▶ **Required action**
In the entries below, every line that contains "exam" must be located and copied.

Collection entries:

========

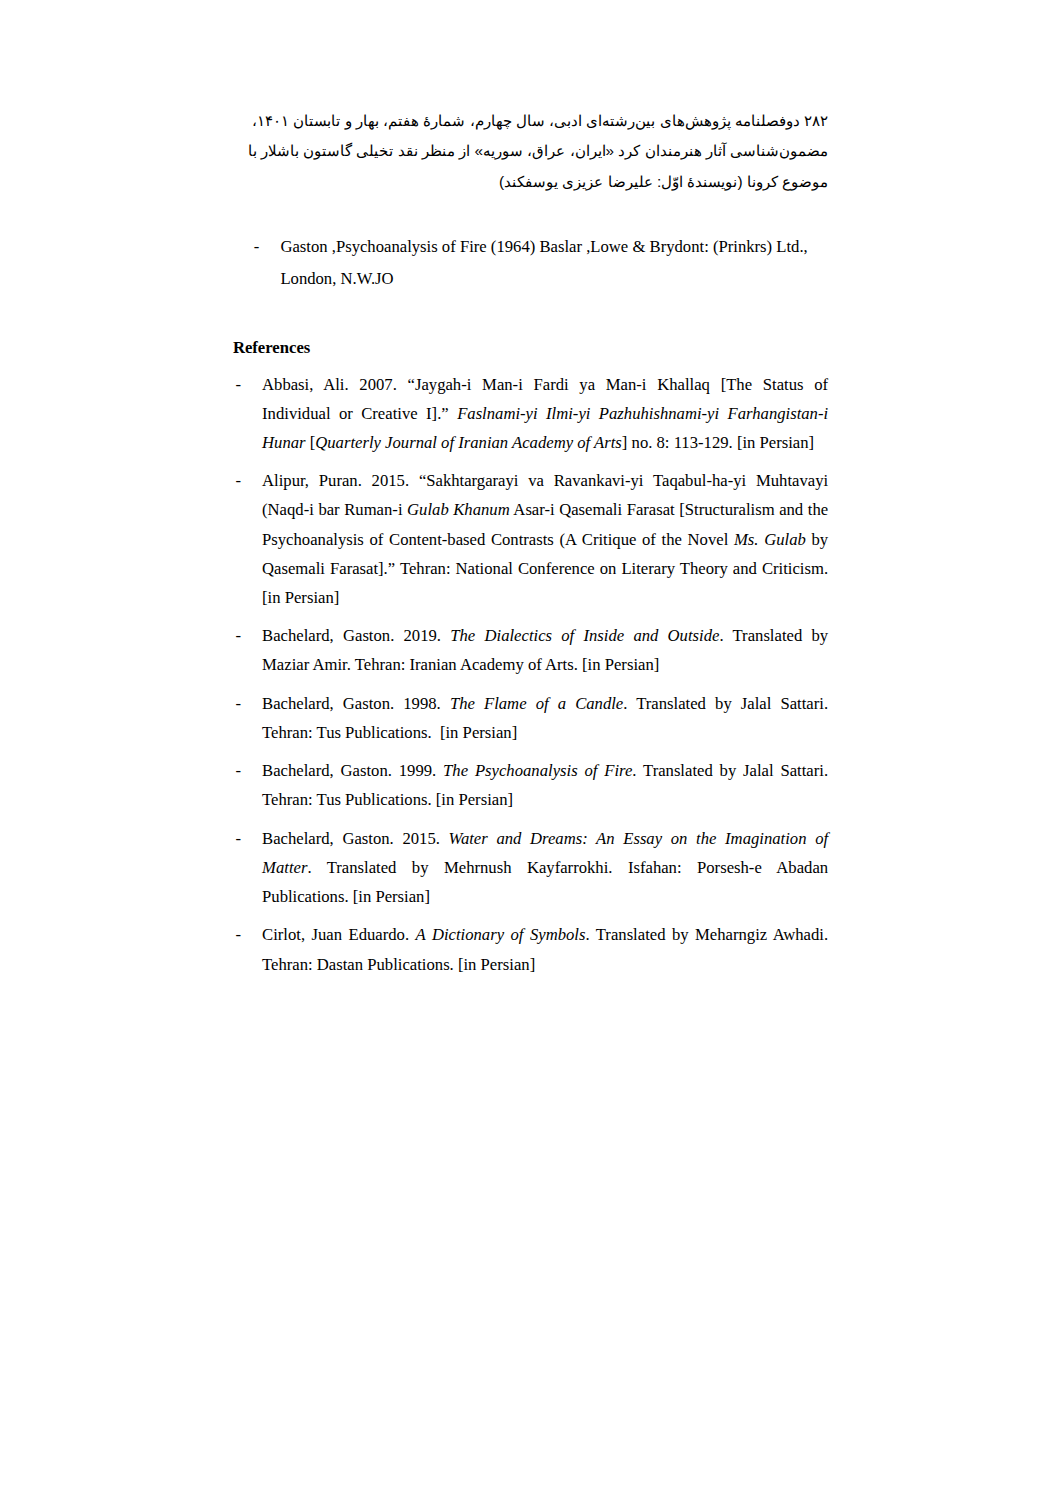۲۸۲ دوفصلنامه پژوهش‌های بین‌رشته‌ای ادبی، سال چهارم، شمارهٔ هفتم، بهار و تابستان ۱۴۰۱، مضمون‌شناسی آثار هنرمندان کرد «ایران، عراق، سوریه» از منظر نقد تخیلی گاستون باشلار با موضوع کرونا (نویسندهٔ اوّل: علیرضا عزیزی یوسفکند)
- Gaston ,Psychoanalysis of Fire (1964) Baslar ,Lowe & Brydont: (Prinkrs) Ltd., London, N.W.JO
References
- Abbasi, Ali. 2007. “Jaygah-i Man-i Fardi ya Man-i Khallaq [The Status of Individual or Creative I].” Faslnami-yi Ilmi-yi Pazhuhishnami-yi Farhangistan-i Hunar [Quarterly Journal of Iranian Academy of Arts] no. 8: 113-129. [in Persian]
- Alipur, Puran. 2015. “Sakhtargarayi va Ravankavi-yi Taqabul-ha-yi Muhtavayi (Naqd-i bar Ruman-i Gulab Khanum Asar-i Qasemali Farasat [Structuralism and the Psychoanalysis of Content-based Contrasts (A Critique of the Novel Ms. Gulab by Qasemali Farasat].” Tehran: National Conference on Literary Theory and Criticism. [in Persian]
- Bachelard, Gaston. 2019. The Dialectics of Inside and Outside. Translated by Maziar Amir. Tehran: Iranian Academy of Arts. [in Persian]
- Bachelard, Gaston. 1998. The Flame of a Candle. Translated by Jalal Sattari. Tehran: Tus Publications. [in Persian]
- Bachelard, Gaston. 1999. The Psychoanalysis of Fire. Translated by Jalal Sattari. Tehran: Tus Publications. [in Persian]
- Bachelard, Gaston. 2015. Water and Dreams: An Essay on the Imagination of Matter. Translated by Mehrnush Kayfarrokhi. Isfahan: Porsesh-e Abadan Publications. [in Persian]
- Cirlot, Juan Eduardo. A Dictionary of Symbols. Translated by Meharngiz Awhadi. Tehran: Dastan Publications. [in Persian]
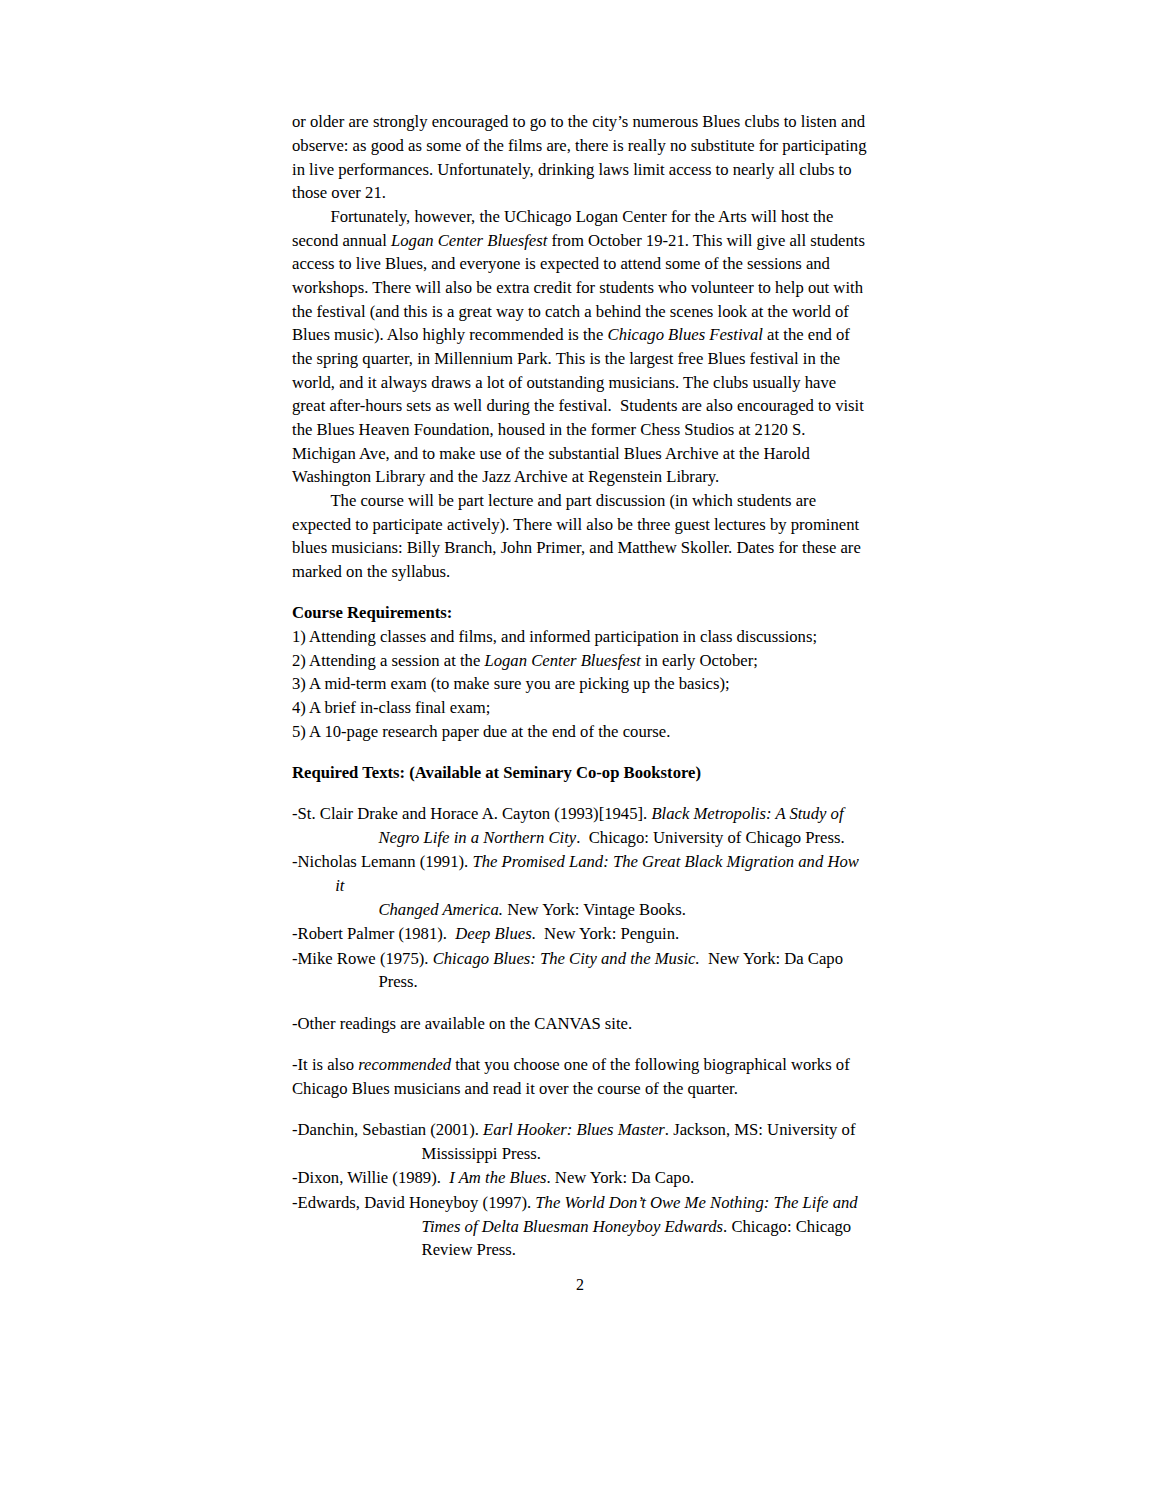or older are strongly encouraged to go to the city’s numerous Blues clubs to listen and observe: as good as some of the films are, there is really no substitute for participating in live performances. Unfortunately, drinking laws limit access to nearly all clubs to those over 21.
Fortunately, however, the UChicago Logan Center for the Arts will host the second annual Logan Center Bluesfest from October 19-21. This will give all students access to live Blues, and everyone is expected to attend some of the sessions and workshops. There will also be extra credit for students who volunteer to help out with the festival (and this is a great way to catch a behind the scenes look at the world of Blues music). Also highly recommended is the Chicago Blues Festival at the end of the spring quarter, in Millennium Park. This is the largest free Blues festival in the world, and it always draws a lot of outstanding musicians. The clubs usually have great after-hours sets as well during the festival. Students are also encouraged to visit the Blues Heaven Foundation, housed in the former Chess Studios at 2120 S. Michigan Ave, and to make use of the substantial Blues Archive at the Harold Washington Library and the Jazz Archive at Regenstein Library.
The course will be part lecture and part discussion (in which students are expected to participate actively). There will also be three guest lectures by prominent blues musicians: Billy Branch, John Primer, and Matthew Skoller. Dates for these are marked on the syllabus.
Course Requirements:
1) Attending classes and films, and informed participation in class discussions;
2) Attending a session at the Logan Center Bluesfest in early October;
3) A mid-term exam (to make sure you are picking up the basics);
4) A brief in-class final exam;
5) A 10-page research paper due at the end of the course.
Required Texts: (Available at Seminary Co-op Bookstore)
-St. Clair Drake and Horace A. Cayton (1993)[1945]. Black Metropolis: A Study of Negro Life in a Northern City. Chicago: University of Chicago Press.
-Nicholas Lemann (1991). The Promised Land: The Great Black Migration and How it Changed America. New York: Vintage Books.
-Robert Palmer (1981). Deep Blues. New York: Penguin.
-Mike Rowe (1975). Chicago Blues: The City and the Music. New York: Da CapoPress.
-Other readings are available on the CANVAS site.
-It is also recommended that you choose one of the following biographical works of Chicago Blues musicians and read it over the course of the quarter.
-Danchin, Sebastian (2001). Earl Hooker: Blues Master. Jackson, MS: University ofMississippi Press.
-Dixon, Willie (1989). I Am the Blues. New York: Da Capo.
-Edwards, David Honeyboy (1997). The World Don’t Owe Me Nothing: The Life and Times of Delta Bluesman Honeyboy Edwards. Chicago: Chicago Review Press.
2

========

▶ **Solved exercise**
3) A mid-term exam (to make sure you are picking up the basics);
4) A brief in-class final exam;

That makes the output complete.